- Dataset excerpts:
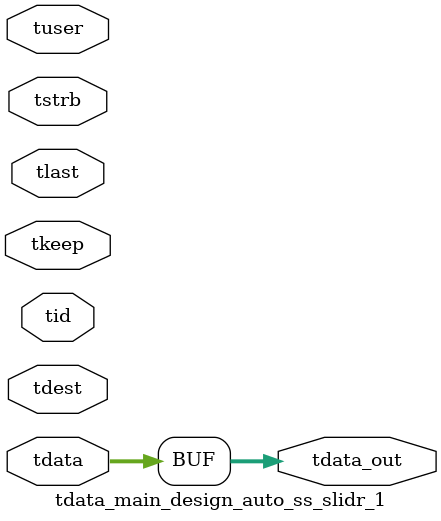
<source format=v>


`timescale 1ps/1ps

module tdata_main_design_auto_ss_slidr_1 #
(
parameter C_S_AXIS_TDATA_WIDTH = 32,
parameter C_S_AXIS_TUSER_WIDTH = 0,
parameter C_S_AXIS_TID_WIDTH   = 0,
parameter C_S_AXIS_TDEST_WIDTH = 0,
parameter C_M_AXIS_TDATA_WIDTH = 32
)
(
input  [(C_S_AXIS_TDATA_WIDTH == 0 ? 1 : C_S_AXIS_TDATA_WIDTH)-1:0     ] tdata,
input  [(C_S_AXIS_TUSER_WIDTH == 0 ? 1 : C_S_AXIS_TUSER_WIDTH)-1:0     ] tuser,
input  [(C_S_AXIS_TID_WIDTH   == 0 ? 1 : C_S_AXIS_TID_WIDTH)-1:0       ] tid,
input  [(C_S_AXIS_TDEST_WIDTH == 0 ? 1 : C_S_AXIS_TDEST_WIDTH)-1:0     ] tdest,
input  [(C_S_AXIS_TDATA_WIDTH/8)-1:0 ] tkeep,
input  [(C_S_AXIS_TDATA_WIDTH/8)-1:0 ] tstrb,
input                                                                    tlast,
output [C_M_AXIS_TDATA_WIDTH-1:0] tdata_out
);

assign tdata_out = {tdata[31:0]};

endmodule


</source>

- What is expected: Copy out all the data exactly. The images should not appear in the copy.

- Finished task:
<source format=v>


`timescale 1ps/1ps

module tdata_main_design_auto_ss_slidr_1 #
(
parameter C_S_AXIS_TDATA_WIDTH = 32,
parameter C_S_AXIS_TUSER_WIDTH = 0,
parameter C_S_AXIS_TID_WIDTH   = 0,
parameter C_S_AXIS_TDEST_WIDTH = 0,
parameter C_M_AXIS_TDATA_WIDTH = 32
)
(
input  [(C_S_AXIS_TDATA_WIDTH == 0 ? 1 : C_S_AXIS_TDATA_WIDTH)-1:0     ] tdata,
input  [(C_S_AXIS_TUSER_WIDTH == 0 ? 1 : C_S_AXIS_TUSER_WIDTH)-1:0     ] tuser,
input  [(C_S_AXIS_TID_WIDTH   == 0 ? 1 : C_S_AXIS_TID_WIDTH)-1:0       ] tid,
input  [(C_S_AXIS_TDEST_WIDTH == 0 ? 1 : C_S_AXIS_TDEST_WIDTH)-1:0     ] tdest,
input  [(C_S_AXIS_TDATA_WIDTH/8)-1:0 ] tkeep,
input  [(C_S_AXIS_TDATA_WIDTH/8)-1:0 ] tstrb,
input                                                                    tlast,
output [C_M_AXIS_TDATA_WIDTH-1:0] tdata_out
);

assign tdata_out = {tdata[31:0]};

endmodule


</source>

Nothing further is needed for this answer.